(Data extracted from a collection)
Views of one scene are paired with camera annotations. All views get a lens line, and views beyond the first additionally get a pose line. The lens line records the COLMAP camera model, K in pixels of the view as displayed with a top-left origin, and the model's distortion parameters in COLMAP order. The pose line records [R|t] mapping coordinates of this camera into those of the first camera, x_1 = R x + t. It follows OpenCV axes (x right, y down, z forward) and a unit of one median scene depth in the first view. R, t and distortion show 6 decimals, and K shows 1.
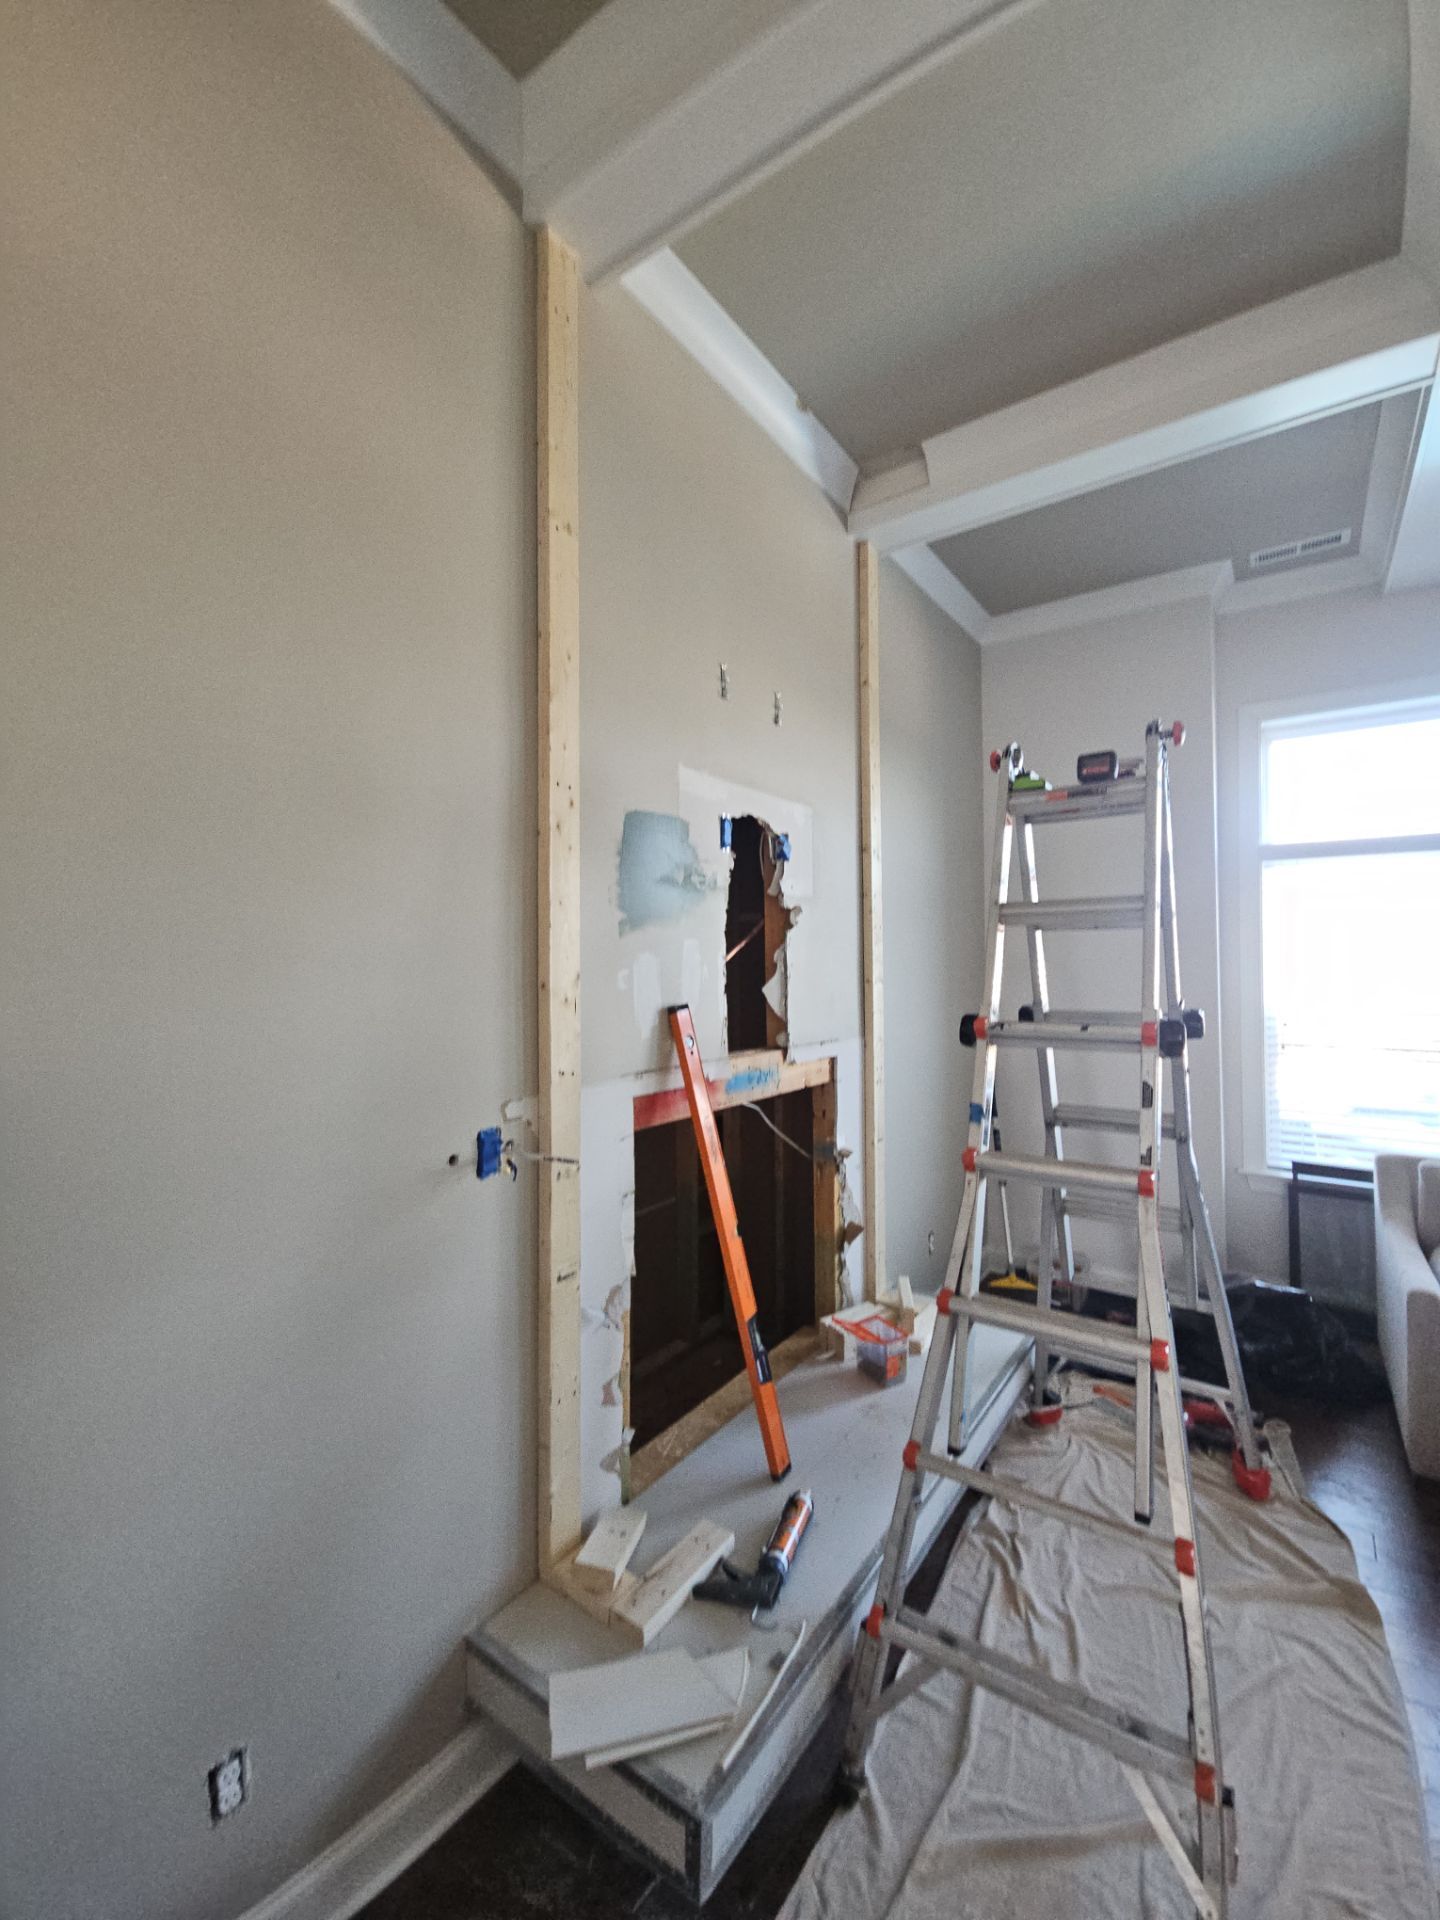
lens RADIAL K [[788.5, 0, 735.3], [0, 788.5, 954.5], [0, 0, 1]] dist [-0.007915, 0.000652]
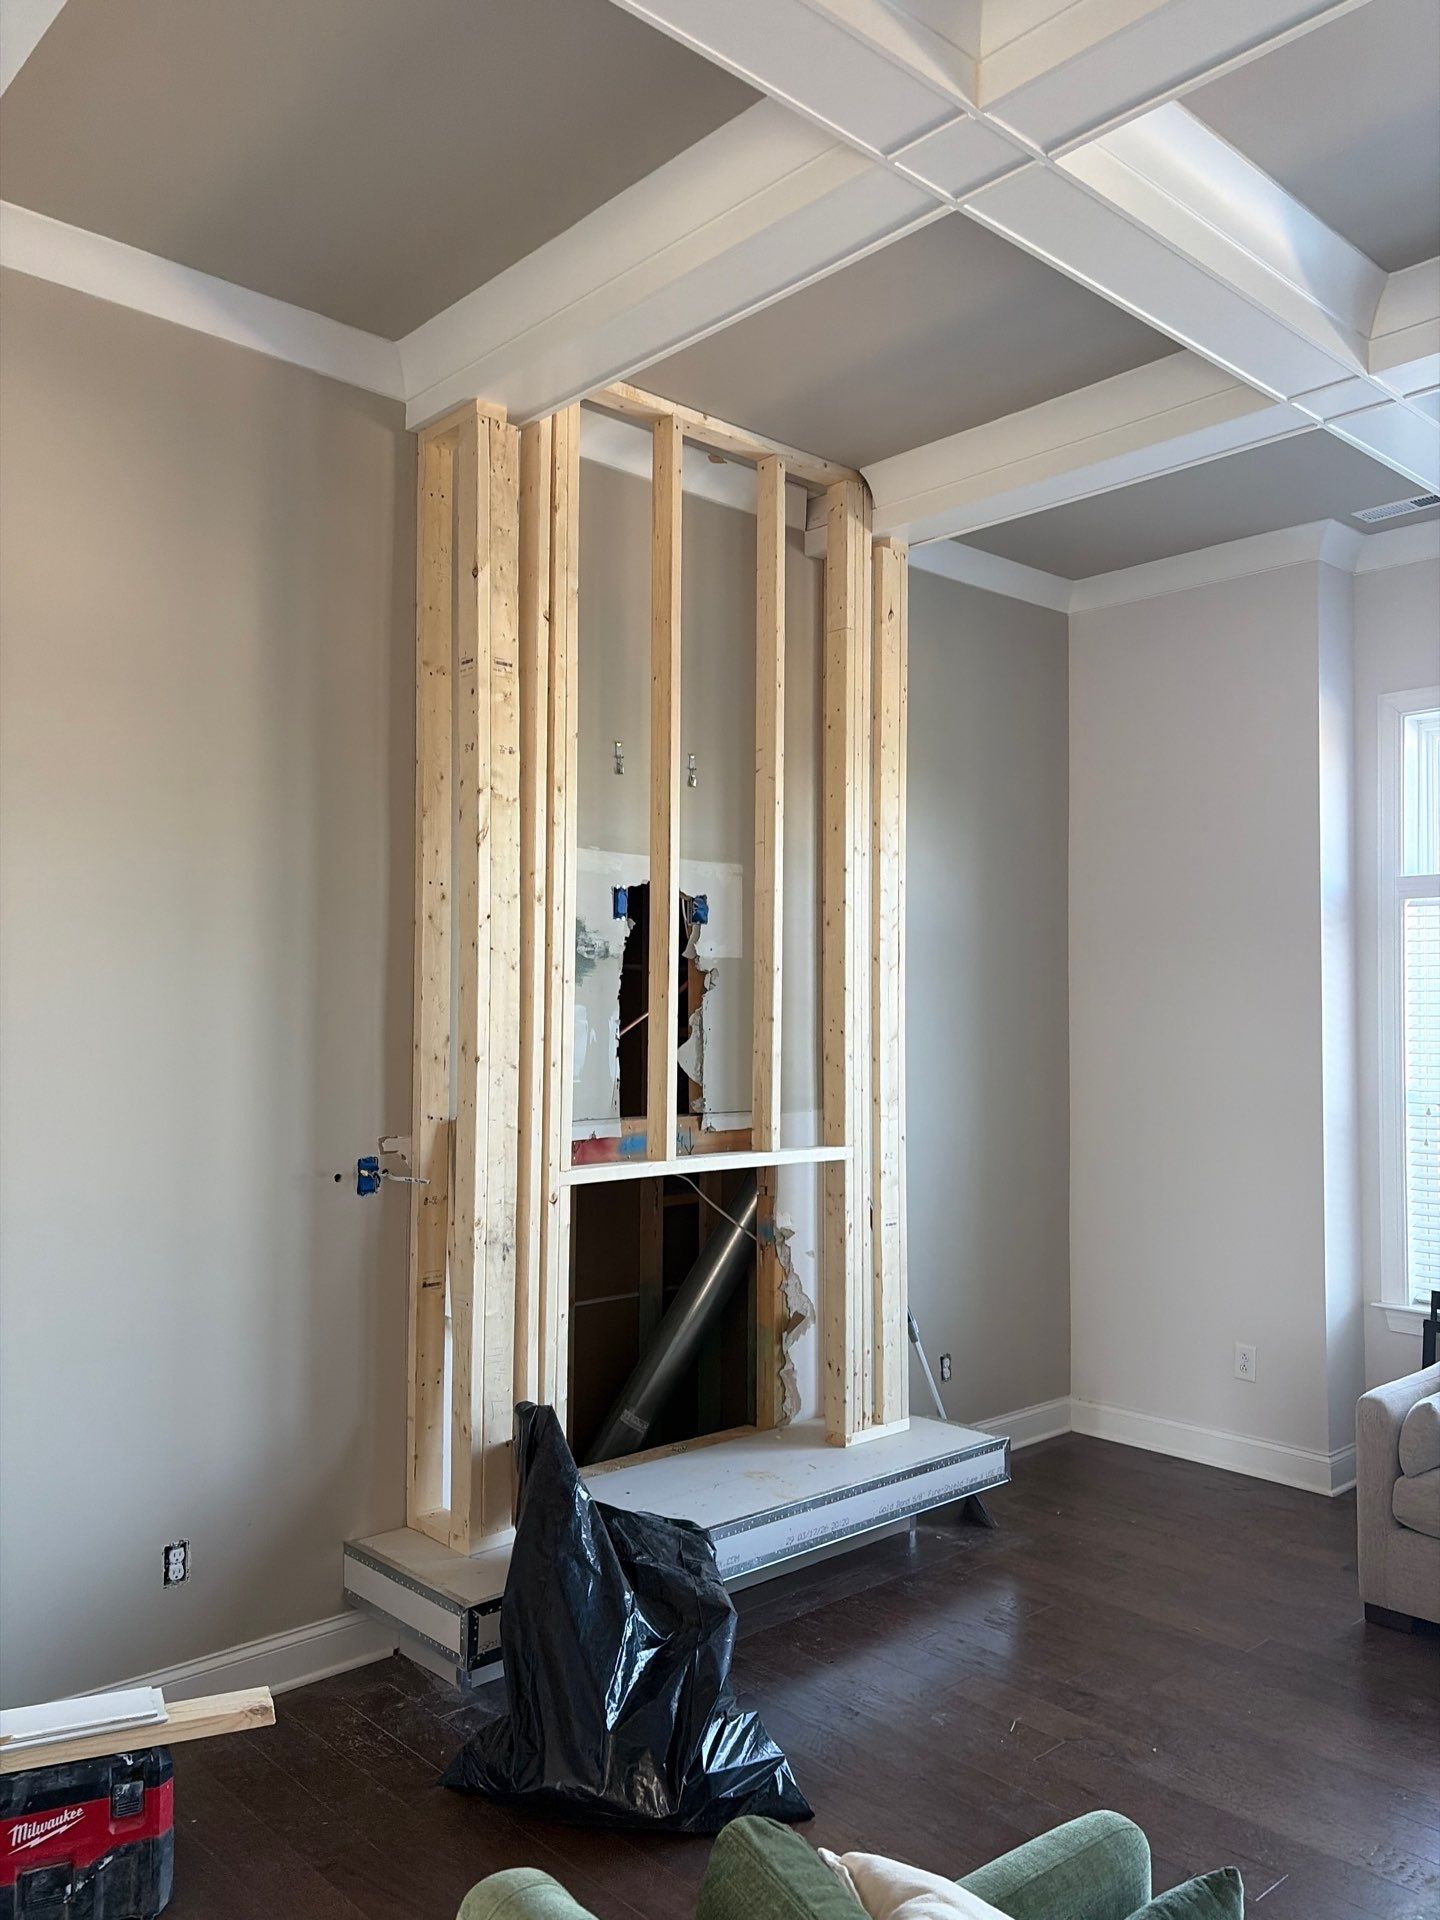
lens RADIAL K [[1423.6, 0, 712.8], [0, 1423.6, 933.5], [0, 0, 1]] dist [0.004255, -0.000250]
pose [[0.975952, -0.006257, -0.217897, 0.473933], [-0.003889, 0.998929, -0.046104, -0.024395], [0.217952, 0.045843, 0.974882, -0.738644]]
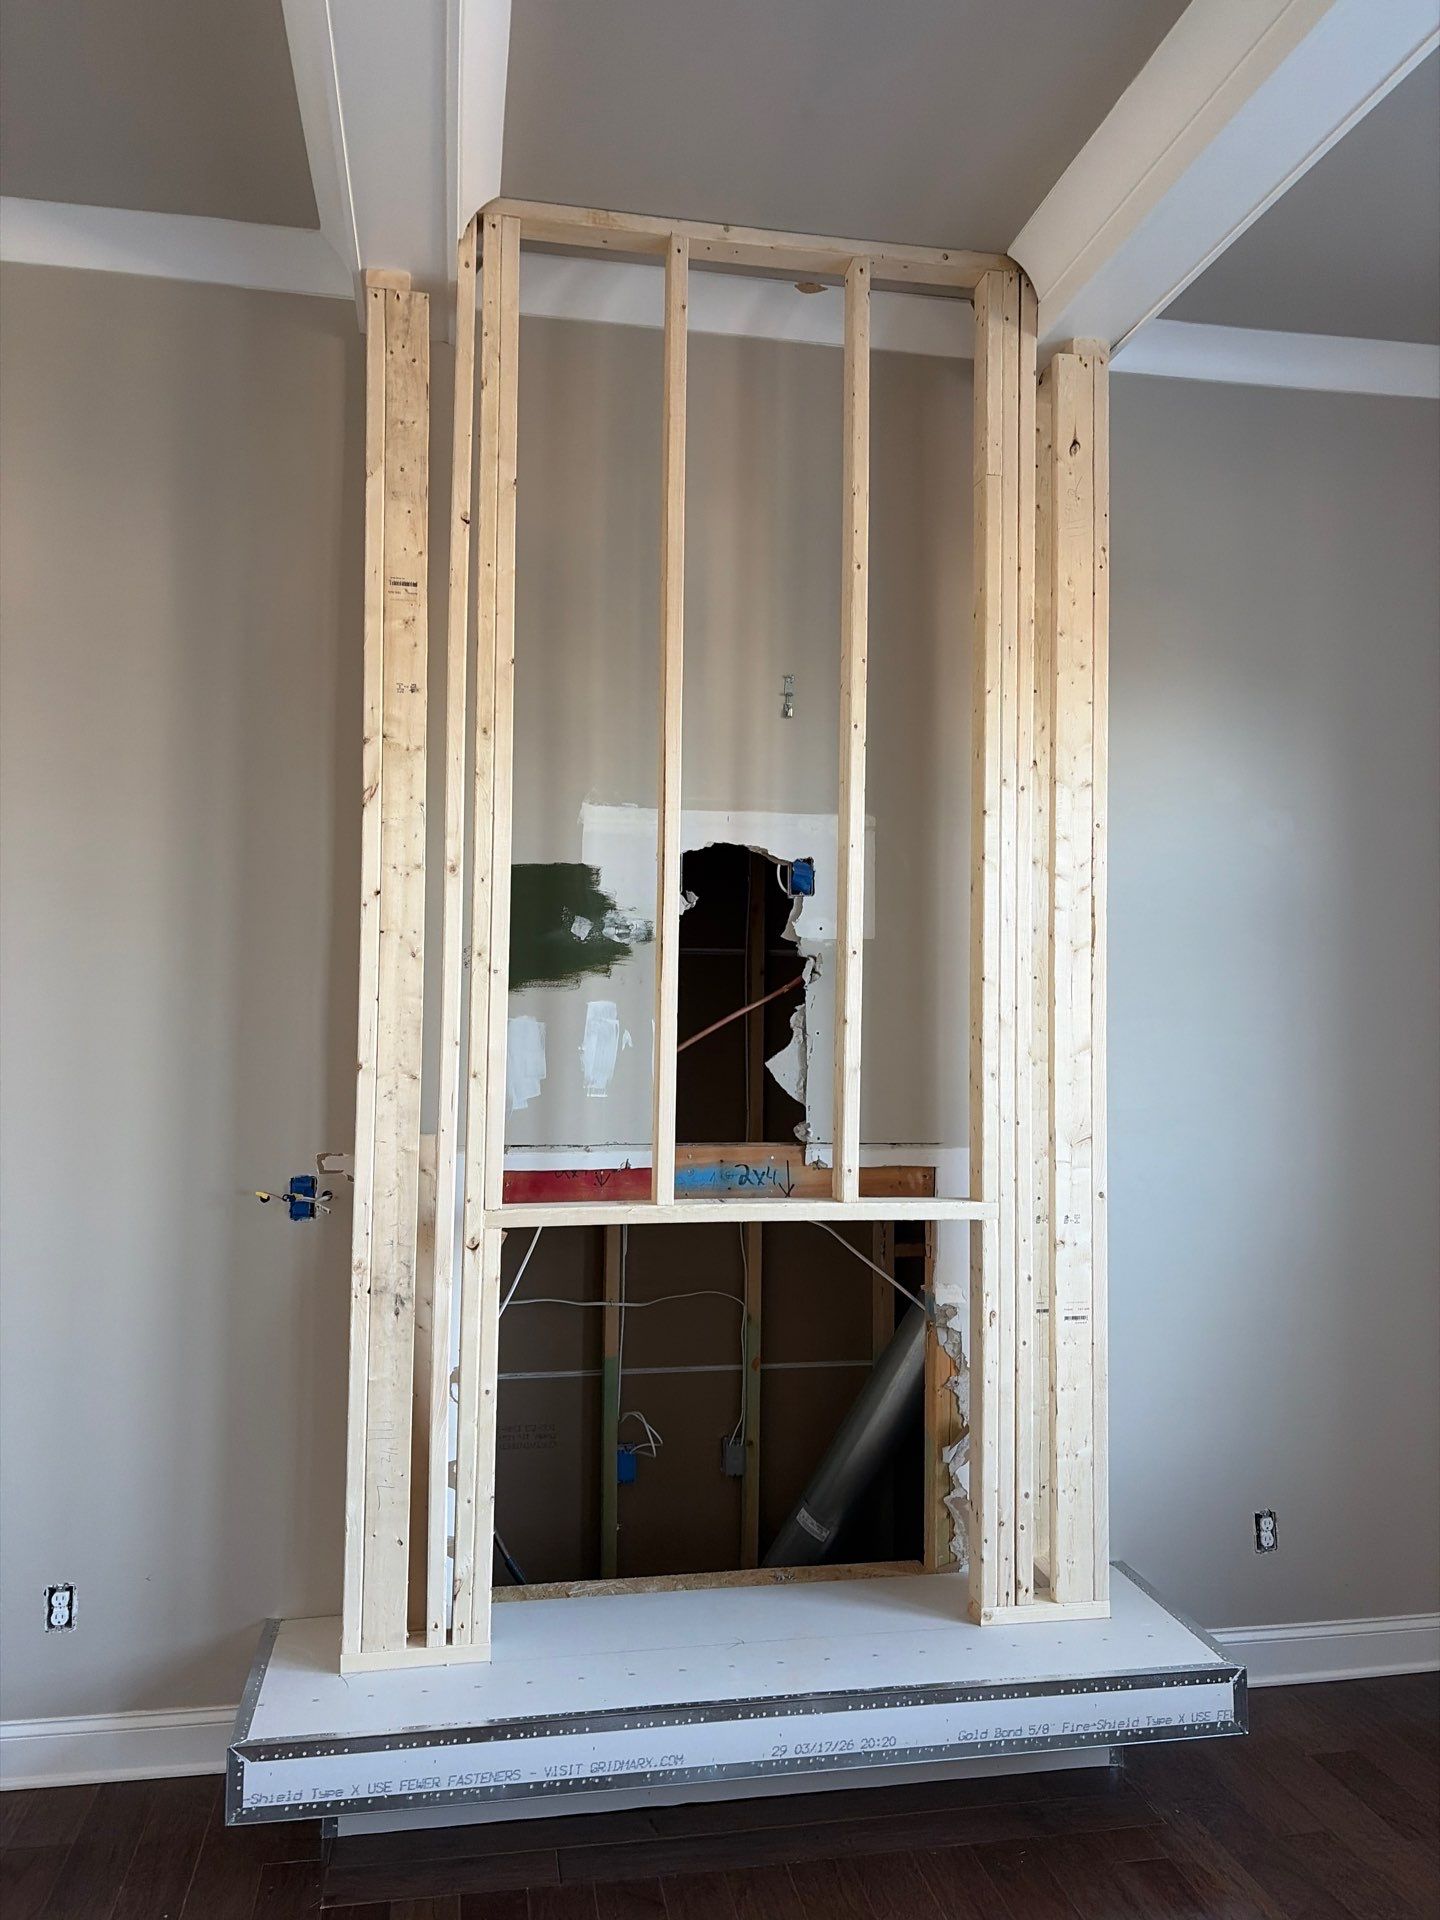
lens RADIAL K [[1423.6, 0, 683.0], [0, 1423.6, 932.0], [0, 0, 1]] dist [0.004255, -0.000250]
pose [[0.720632, -0.031326, -0.692609, 0.940259], [-0.001511, 0.998905, -0.046752, -0.019519], [0.693316, 0.034738, 0.719796, -0.058197]]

▸ REQUIRED WORK:
The copy you produce must hold all the records above exactly and none of their pictures.

▸ RESULT OF THIS EXERCISE:
Views of one scene are paired with camera annotations. All views get a lens line, and views beyond the first additionally get a pose line. The lens line records the COLMAP camera model, K in pixels of the view as displayed with a top-left origin, and the model's distortion parameters in COLMAP order. The pose line records [R|t] mapping coordinates of this camera into those of the first camera, x_1 = R x + t. It follows OpenCV axes (x right, y down, z forward) and a unit of one median scene depth in the first view. R, t and distortion show 6 decimals, and K shows 1.
lens RADIAL K [[788.5, 0, 735.3], [0, 788.5, 954.5], [0, 0, 1]] dist [-0.007915, 0.000652]
lens RADIAL K [[1423.6, 0, 712.8], [0, 1423.6, 933.5], [0, 0, 1]] dist [0.004255, -0.000250]
pose [[0.975952, -0.006257, -0.217897, 0.473933], [-0.003889, 0.998929, -0.046104, -0.024395], [0.217952, 0.045843, 0.974882, -0.738644]]
lens RADIAL K [[1423.6, 0, 683.0], [0, 1423.6, 932.0], [0, 0, 1]] dist [0.004255, -0.000250]
pose [[0.720632, -0.031326, -0.692609, 0.940259], [-0.001511, 0.998905, -0.046752, -0.019519], [0.693316, 0.034738, 0.719796, -0.058197]]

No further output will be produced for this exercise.